> [TASK INSTRUCTIONS]: Transcribe word for word the stretch of the bullying column below from "When I was little, I" through "from the pulpit.".

> [SOURCE EXTRACT]:
* * * * * * * * *

Bullying has exploded into the news lately.
Headlines range from a CNN report that half of high school students admit to bullying someone in the past year to a National Public Radio story linking anti-gay bullying to recent youth suicides.
The NPR headline in particular caught my attention: “Religious Undercurrent Ripples In Anti-Gay Bullying.”
NPR quoted a recent Minnesota high school graduate who said his teenage years were a living hell. From sixth grade on, the student said he heard the same taunts.
“People say things like, ‘Fags should just disappear so we don’t have to deal with them anymore’ and ‘Fags are disgusting and sinful,’” the student said. “And still, there was no one intervening. I began to feel so worthless and ashamed and unloved that I began to think about taking my own life.”
From a reporting standpoint, the NPR story impressed me as long on conjecture and short on actual facts to back up the notion that Bible-toting bullies are to blame.
When I was little, I knew a scrawny, geeky kid with a squeaky voice who faced constant bullying — at the bus stop, in school hallways and in the lunchroom. That kid hated leaving his home in the morning.
One time, that kid — a preacher’s son who moved often and always seemed to be the new kid in class — made the mistake of wearing his dad’s checkered shorts to gym class. Fellow students nicknamed him
“Checkerboard” and harassed him for months.
I felt for that kid. Really, I did.
He was me.
But I never blamed religion for the foul-mouthed Goliaths on the playground. They didn’t use any kind of language that I’d ever heard from the pulpit.
When I served as religion editor of The Oklahoman, Oklahoma City’s metro daily, I covered the 2001 Southern Baptist Convention annual meeting in New Orleans. I’ll never forget a protester I saw at that meeting: A little girl with blond hair and pink shorts held a sign with a derogatory remark that indicated homosexuals would die and God would laugh when they did. This was as Soulforce, a national gay-rights group, demonstrated nearby.
The girl’s family was part of the Westboro Baptist Church in Topeka, Kan., a small fundamentalist group not affiliated with Southern Baptists that travels the country spreading a gospel of hate.
As I pointed out in The Oklahoman, “The child’s sign did not reflect Southern Baptists’ position. They teach that God loves all people but hates sin. They call homosexuality sin.”

* * * * * * * * *

> [STORED DATA]:
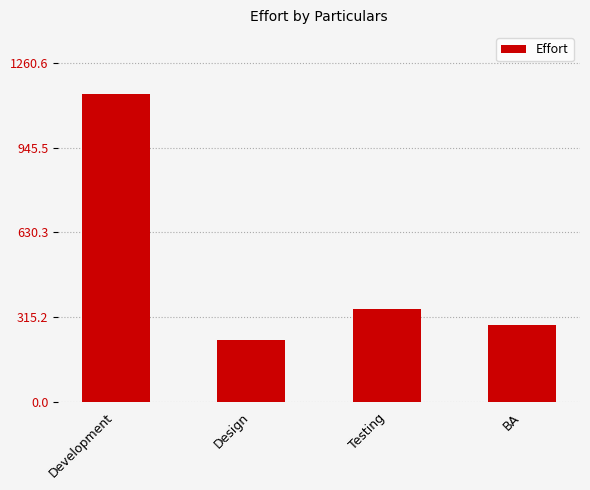

What is the sum of all values?

2005.5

* * * * * * * * *

> [TASK OUTPUT]:
When I was little, I knew a scrawny, geeky kid with a squeaky voice who faced constant bullying — at the bus stop, in school hallways and in the lunchroom. That kid hated leaving his home in the morning.
One time, that kid — a preacher’s son who moved often and always seemed to be the new kid in class — made the mistake of wearing his dad’s checkered shorts to gym class. Fellow students nicknamed him
“Checkerboard” and harassed him for months.
I felt for that kid. Really, I did.
He was me.
But I never blamed religion for the foul-mouthed Goliaths on the playground. They didn’t use any kind of language that I’d ever heard from the pulpit.